Question

A heater coil rated $1000\,W$ is connected to a $110\,V$ mains. How much time will it take to melt $625\,gm$ of ice at \[{0^ \circ }C\]? (\[{\text{L = 80calg}}{{\text{m}}^{{\text{ - 1}}}}\])
A. \[100\,s\]
B. \[150\,s\]
C. \[200\,s\]
D. \[210\,s\]

Answer 1

Hint: Learn the Joule’s law of heating for resistive circuits and find latent heat of ice to find the time required. The Joule’s heating for a resistive circuit is proportional to the square of current flowing, the resistance of the circuit and the time.

Formula used:
The Joule’s law of heating in an electric circuit is given by,
\[H = {I^2}Rt\]
where, \[I\] is the current through the circuit, \[R\] is the resistance of the circuit and \[t\] is the time passed.
The latent heat of mass $m$ is given by,
\[H = mL\]
where, $L$ is the specific latent heat of the object at a fixed temperature (melting or boiling or freezing point)

Complete step by step answer:
We have given here 635gm of ice at \[{0^ \circ }C\] and it will be melted using a heater of 1000W. Now, the energy required to melt ice at \[{0^ \circ }C\] is equal to the latent heat of the ice. Now, the latent heat of mass m is given by, \[H = mL\]. So, the heat required to melt 625gm of ice at \[{0^ \circ }C\] will be,
\[H = 625 \times {\text{80 = 50000cal}}\]
\[\Rightarrow H = 21 \times {10^4}\,J\]

Now, this heat will be required to melt the ice now the energy loss of a circuit is given by the joule’s law of heating, \[H = {I^2}Rt = Pt\] where, \[I\] is the current through the circuit, \[R\] is the resistance of the circuit and \[t\] is the time passed, where P is the power of the element.Now, putting the value of $H$ in the equation we will have,
\[21 \times {10^4} = {10^3}t\]
\[\therefore t = 210\,s\]
Hence the time required to melt $625\,gm$ of ice is \[210\,s\].

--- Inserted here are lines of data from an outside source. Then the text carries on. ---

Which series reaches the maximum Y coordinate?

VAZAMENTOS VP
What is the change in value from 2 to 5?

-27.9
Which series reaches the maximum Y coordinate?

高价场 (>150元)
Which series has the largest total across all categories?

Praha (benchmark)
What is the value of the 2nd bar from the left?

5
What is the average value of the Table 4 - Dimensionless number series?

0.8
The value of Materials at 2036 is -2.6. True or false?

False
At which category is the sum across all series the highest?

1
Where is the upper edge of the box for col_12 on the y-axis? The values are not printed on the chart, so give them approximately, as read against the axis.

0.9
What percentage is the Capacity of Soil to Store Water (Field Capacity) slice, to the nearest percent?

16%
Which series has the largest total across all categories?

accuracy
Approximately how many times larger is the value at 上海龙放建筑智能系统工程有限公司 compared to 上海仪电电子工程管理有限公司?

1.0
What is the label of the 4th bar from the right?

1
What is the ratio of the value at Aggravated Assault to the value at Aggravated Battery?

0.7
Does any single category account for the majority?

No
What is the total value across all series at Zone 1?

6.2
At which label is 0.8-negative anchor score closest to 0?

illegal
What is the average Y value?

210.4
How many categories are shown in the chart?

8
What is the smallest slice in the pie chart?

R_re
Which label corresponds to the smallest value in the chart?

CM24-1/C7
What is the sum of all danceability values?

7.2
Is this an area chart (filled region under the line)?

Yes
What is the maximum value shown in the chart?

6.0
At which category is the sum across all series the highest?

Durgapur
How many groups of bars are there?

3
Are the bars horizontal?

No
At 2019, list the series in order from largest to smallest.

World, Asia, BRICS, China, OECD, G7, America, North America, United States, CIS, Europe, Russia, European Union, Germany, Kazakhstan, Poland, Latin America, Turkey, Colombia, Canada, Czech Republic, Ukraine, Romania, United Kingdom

Hence, option D is the correct answer.

Note:The heat energy required to melt ice from the freezing or melting point is equal to the latent heat of the material. But if it is melted from a higher temperature we have to find the heat energy required to drop the temperature to freezing point and then calculate the latent heat.